*YOUR OBJECTIVE*. Which of the lines in the data below contain the string "flex"? Copy each of them.

(Front-end code edit data)
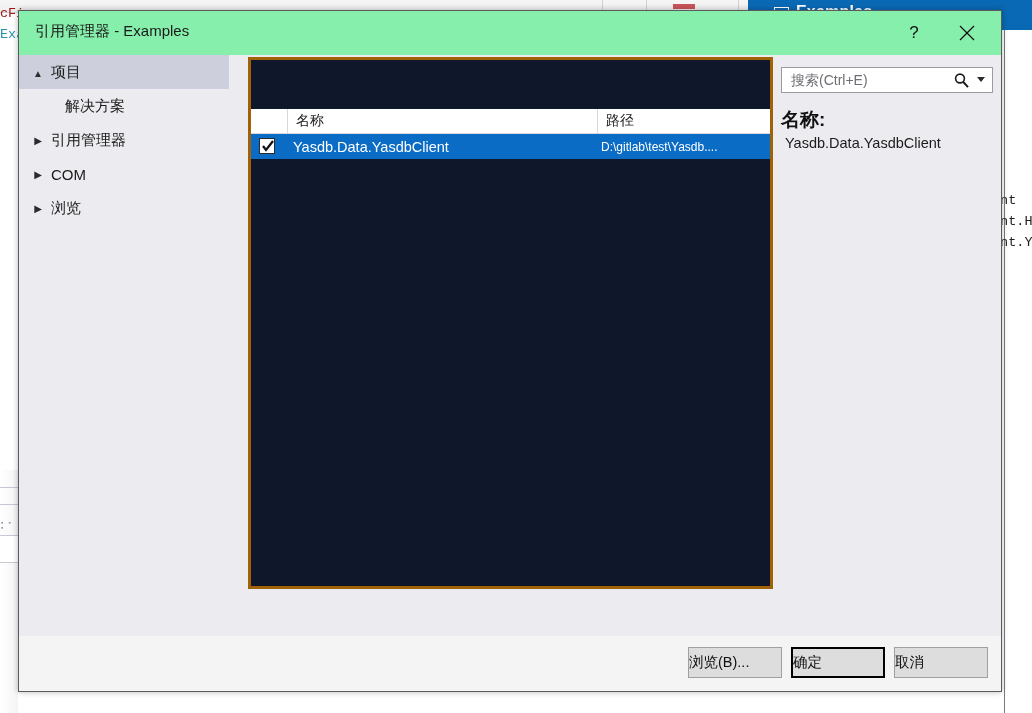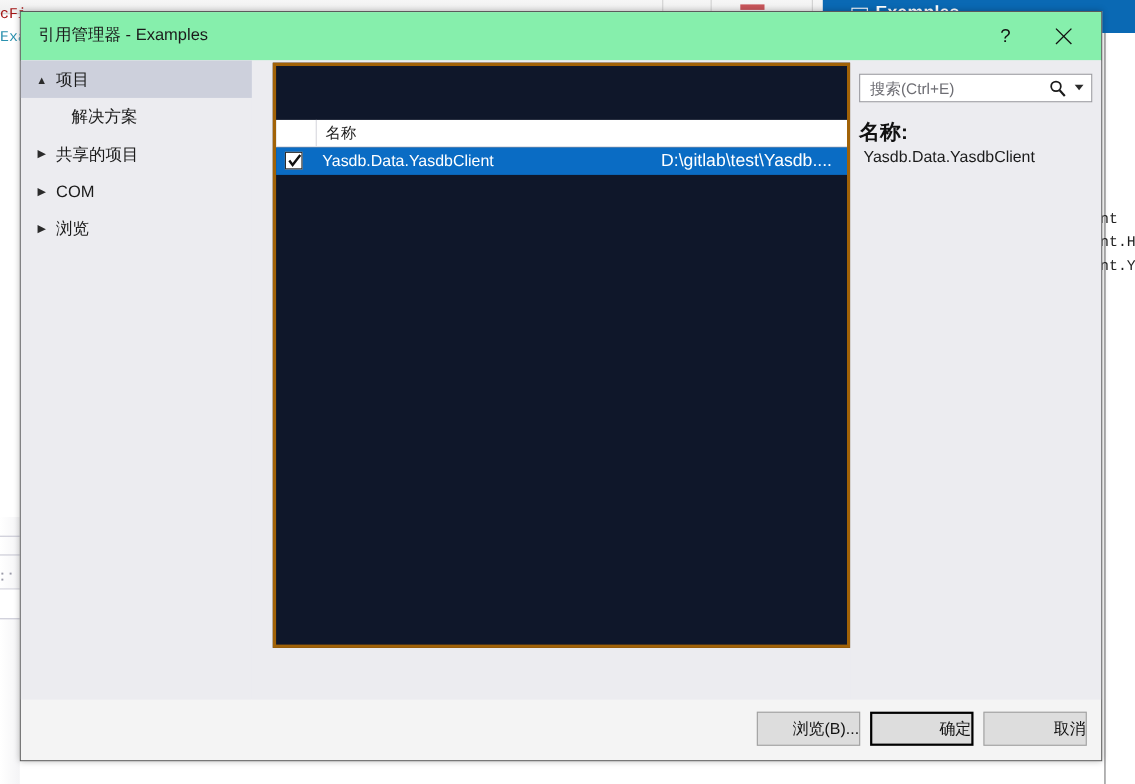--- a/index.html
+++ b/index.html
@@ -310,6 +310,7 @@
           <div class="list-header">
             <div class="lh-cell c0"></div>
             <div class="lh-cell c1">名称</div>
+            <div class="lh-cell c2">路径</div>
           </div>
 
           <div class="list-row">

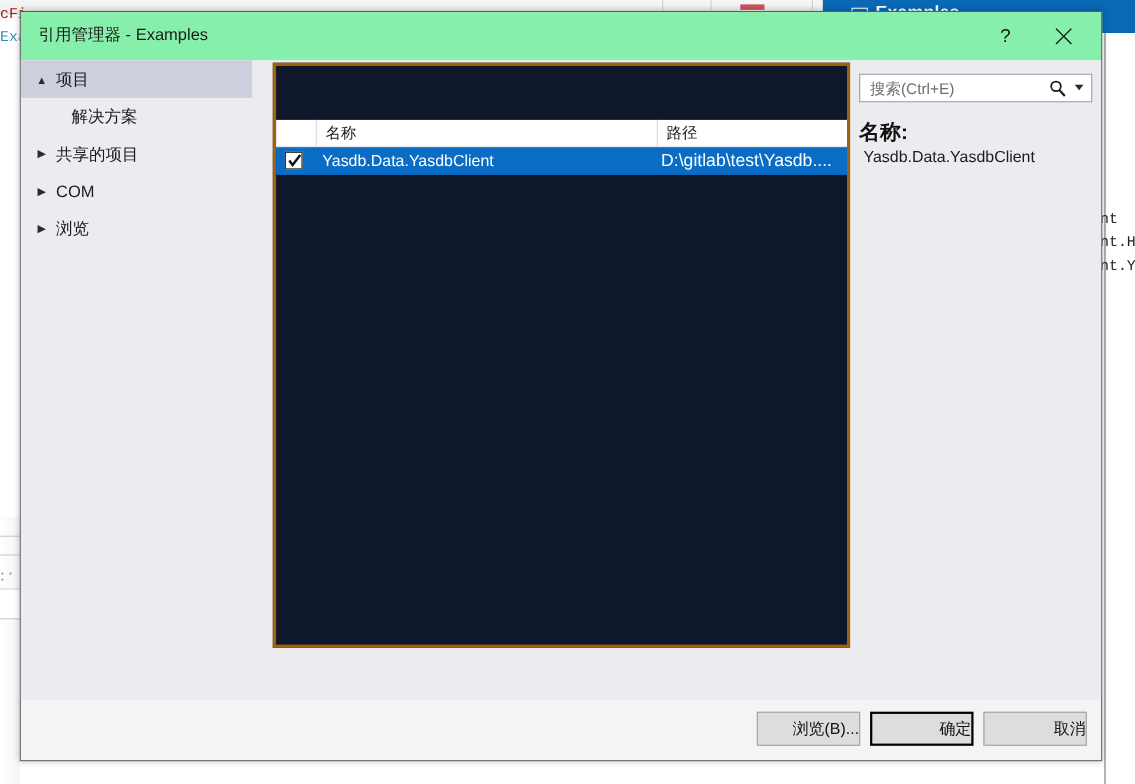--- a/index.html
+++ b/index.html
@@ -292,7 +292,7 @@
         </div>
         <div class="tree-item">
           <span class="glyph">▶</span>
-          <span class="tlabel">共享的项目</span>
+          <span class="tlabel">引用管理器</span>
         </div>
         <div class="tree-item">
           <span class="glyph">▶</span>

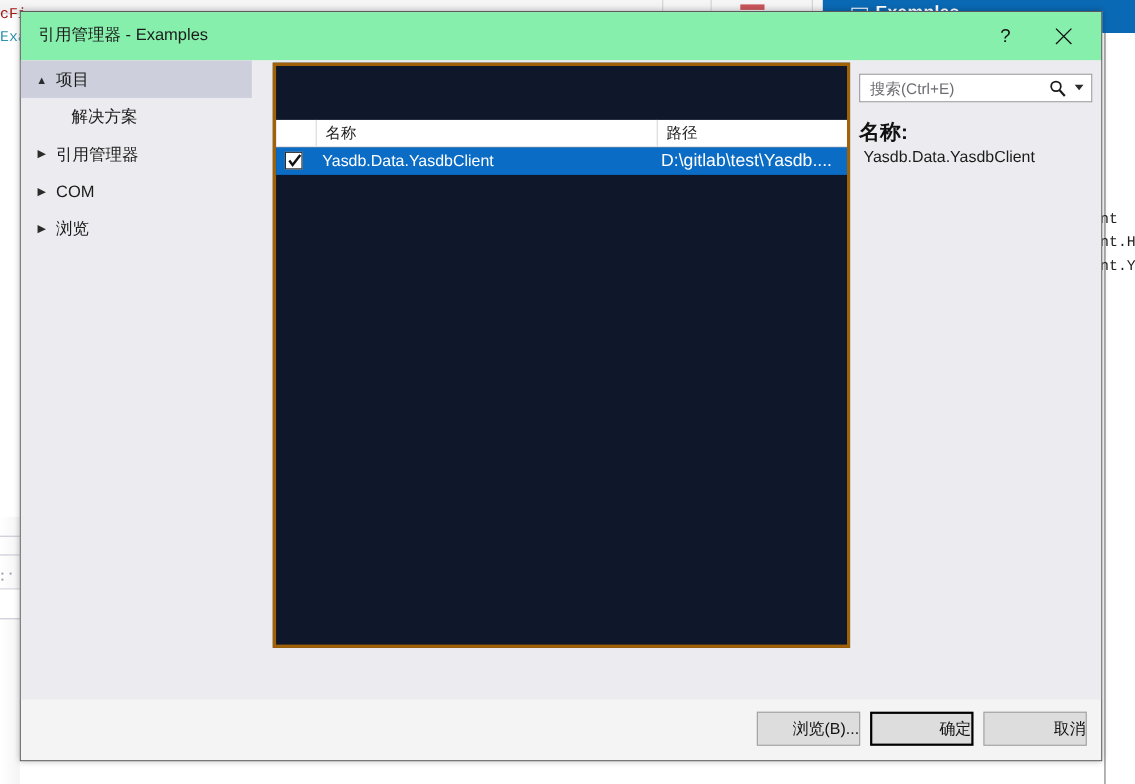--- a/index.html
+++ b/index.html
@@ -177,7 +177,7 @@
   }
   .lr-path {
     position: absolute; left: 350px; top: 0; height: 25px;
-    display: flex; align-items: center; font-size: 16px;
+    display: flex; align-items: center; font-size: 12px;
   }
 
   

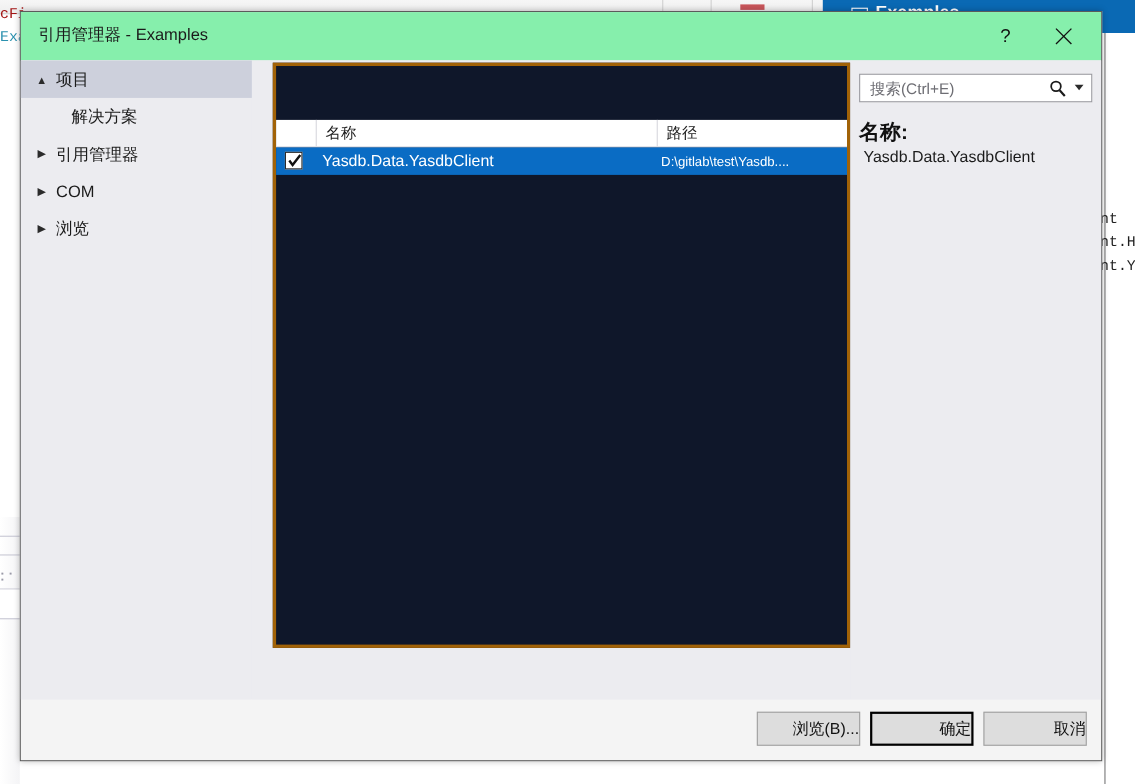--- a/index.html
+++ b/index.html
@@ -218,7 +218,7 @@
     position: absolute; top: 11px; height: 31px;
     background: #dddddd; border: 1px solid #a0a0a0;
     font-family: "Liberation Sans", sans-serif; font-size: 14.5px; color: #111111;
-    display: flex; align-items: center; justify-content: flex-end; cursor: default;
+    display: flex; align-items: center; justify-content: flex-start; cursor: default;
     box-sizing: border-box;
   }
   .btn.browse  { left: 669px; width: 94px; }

*ANSWER SPACE*.
-    display: flex; align-items: center; font-size: 16px;
+    display: flex; align-items: center; font-size: 12px;
-    display: flex; align-items: center; justify-content: flex-end; cursor: default;
+    display: flex; align-items: center; justify-content: flex-start; cursor: default;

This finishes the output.